Azure Synapse and Microsoft Purview – a marriage made in Redmond
A quick look at the ever deeper integration between Azure Synapse and Microsoft Purview - from data discovery and governance, to the use of data
In the article Azure Purview, unified data governance, filling this blind spot for Microsoft? (makingmeaning.info), I describe Microsoft Purview (previously called Azure Purview) and its role with data cataloguing, discoverability and ultimately governance.
When a Consumer of a data asset uses Purview to discover data assets (raw data, transformed data, modelled data and / or data visualisation), and after confirming the appropriateness of a data asset for his data related requirements, it is logical that the Consumer would want to seamlessly access that data asset straight off the bat directly from within Purview without having to go to another application.
Such a seamless transition from discovered data asset to its use is of course possible if the data solution is a Power BI dataset or report, as the Consumer, which, in the case of Power BI, is likely a Business Modeller or a Report Creator, has the option to open the dataset or report in Power BI (subject to permissions) as is shown in the image below.
BUT, up to now, this was not possible if the Consumer was a Data Engineer wanting to access actual raw or transformed data. The Data Engineer would have had to conduct discovery and understanding of the data assets in Purview, and then and then switch over into Azure Synapse SQL, or another application, to access the data asset (subject to permissions) to further the profiling and engineering tasks. That is pretty frustrating…
Fortunately, now, with even deeper integration between Microsoft Purview and Azure Synapse – the gap between governance and discoverability of data assets, and its profiling and use is closed even further.
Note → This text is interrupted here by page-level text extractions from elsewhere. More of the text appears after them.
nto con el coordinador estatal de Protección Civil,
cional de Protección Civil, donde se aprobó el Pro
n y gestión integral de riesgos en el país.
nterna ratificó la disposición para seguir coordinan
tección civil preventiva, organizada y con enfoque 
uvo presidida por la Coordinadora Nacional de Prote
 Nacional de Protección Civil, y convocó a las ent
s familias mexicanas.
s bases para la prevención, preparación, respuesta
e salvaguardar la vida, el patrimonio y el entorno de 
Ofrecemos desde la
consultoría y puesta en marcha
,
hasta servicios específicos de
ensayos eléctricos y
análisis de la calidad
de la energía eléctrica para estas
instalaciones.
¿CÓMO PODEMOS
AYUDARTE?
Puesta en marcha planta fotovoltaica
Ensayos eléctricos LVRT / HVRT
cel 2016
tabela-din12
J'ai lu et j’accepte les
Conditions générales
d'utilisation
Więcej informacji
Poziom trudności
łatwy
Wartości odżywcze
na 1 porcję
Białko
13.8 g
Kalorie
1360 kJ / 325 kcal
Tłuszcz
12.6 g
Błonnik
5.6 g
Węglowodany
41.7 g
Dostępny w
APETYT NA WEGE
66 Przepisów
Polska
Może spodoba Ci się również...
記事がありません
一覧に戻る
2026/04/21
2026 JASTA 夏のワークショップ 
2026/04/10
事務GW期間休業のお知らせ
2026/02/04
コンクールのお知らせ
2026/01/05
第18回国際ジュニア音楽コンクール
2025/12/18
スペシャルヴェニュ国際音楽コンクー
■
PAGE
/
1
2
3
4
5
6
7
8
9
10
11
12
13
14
It is now possible, after connecting your Purview workspace to your Synapse Studio, to search and discover your data assets right from within Synapse Studio. This is possible in only a few simple steps:
1) Connect the Purview workspace to Synapse Studio:
To connect a Microsoft Purview Account to a Synapse workspace, you need a Contributor role in Synapse workspace from Azure portal IAM and you need access to that Microsoft Purview Account.
Go to https://web.azuresynapse.net and sign in Synapse workspace.
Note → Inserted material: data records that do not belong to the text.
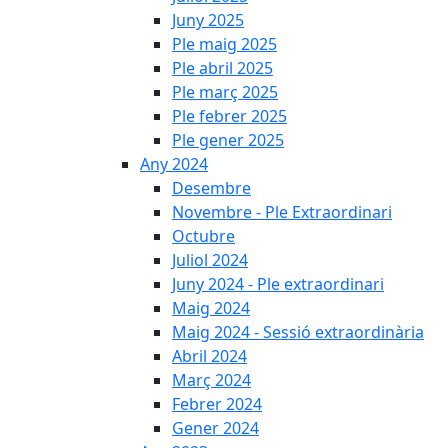
Juny 2025
Ple maig 2025
Ple abril 2025
Ple març 2025
Ple febrer 2025
Ple gener 2025
Any 2024
Desembre
Novembre - Ple Extraordinari
Octubre
Juliol 2024
Juny 2024 - Ple extraordinari
Maig 2024
Maig 2024 - Sessió extraordinària
Abril 2024
Març 2024
Febrer 2024
Gener 2024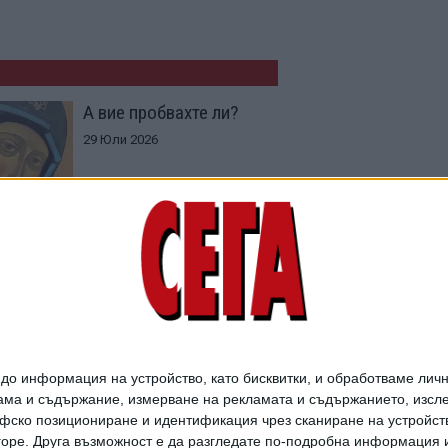
А вие пробвахте ли?
29 Юли 2026
Бърз преглед на
близкото бъдеще
07 Юли 2026
о информация на устройство, като бисквитки, и обработваме личн
ма и съдържание, измерване на рекламата и съдържанието, изслед
фско позициониране и идентификация чрез сканиране на устройство
-горе. Друга възможност е да разгледате по-подробна информация 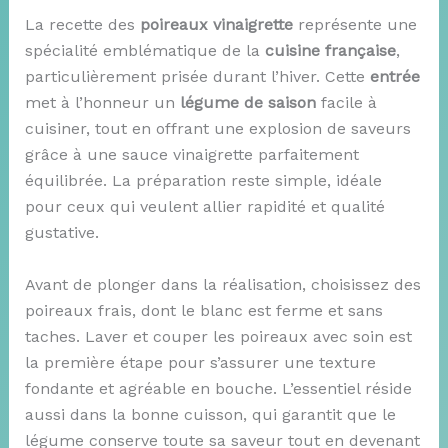
La recette des
poireaux vinaigrette
représente une
spécialité emblématique de la
cuisine française
,
particulièrement prisée durant l’hiver. Cette
entrée
met à l’honneur un
légume de saison
facile à
cuisiner, tout en offrant une explosion de saveurs
grâce à une sauce vinaigrette parfaitement
équilibrée. La préparation reste simple, idéale
pour ceux qui veulent allier rapidité et qualité
gustative.
Avant de plonger dans la réalisation, choisissez des
poireaux frais, dont le blanc est ferme et sans
taches. Laver et couper les poireaux avec soin est
la première étape pour s’assurer une texture
fondante et agréable en bouche. L’essentiel réside
aussi dans la bonne cuisson, qui garantit que le
légume conserve toute sa saveur tout en devenant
Go to Manage -> Microsoft Purview, select Connect to a Microsoft Purview account.
Select the applicable Purview account.
Once connected, you can see the name of the Microsoft Purview account in the tab Microsoft Purview account.
(Note that as at the date of publishing this article, the label Azure Purview may still apply as it only recently changed to Microsoft Purview.)
2) Discover data assets and understand the metadata from with Synapse Studio as would have been done in Purview:
Once connected, Purview becomes available in the search bar in the data pane of Synapse Studio.
The full Purview discoverability is now available from within Synapse. In the example below, all data solutions adhering to the search term “Address” is displayed.
In this scenario, the Data Engineer understands the metadata and confirms the appropriateness of the “userdata” data asset (which contains address details), for his purposes, by scrutinising the available metadata (in this case the data is a parquet file in the data lake, but search results will return all data assets applicable to the search term “Address” including SQL, Data Lake, Power BI, and so on across the data estate be it Azure, Power BI and also far beyond those).
The Data Engineer now simply use the metadata information on the left to create a linked service right from within Synapse (if not already created) to access the data asset.
3) From Discoverability to Understanding to Use:
The Data Engineer can now start their query and data transformation journey. In the example below, the Data Engineer will run a simple select TOP 100 query from the userdata data asset, after which time he tailors and extends his query logic.
Great step forward, and I am looking to even closer integration between the core analytical and data services in Azure.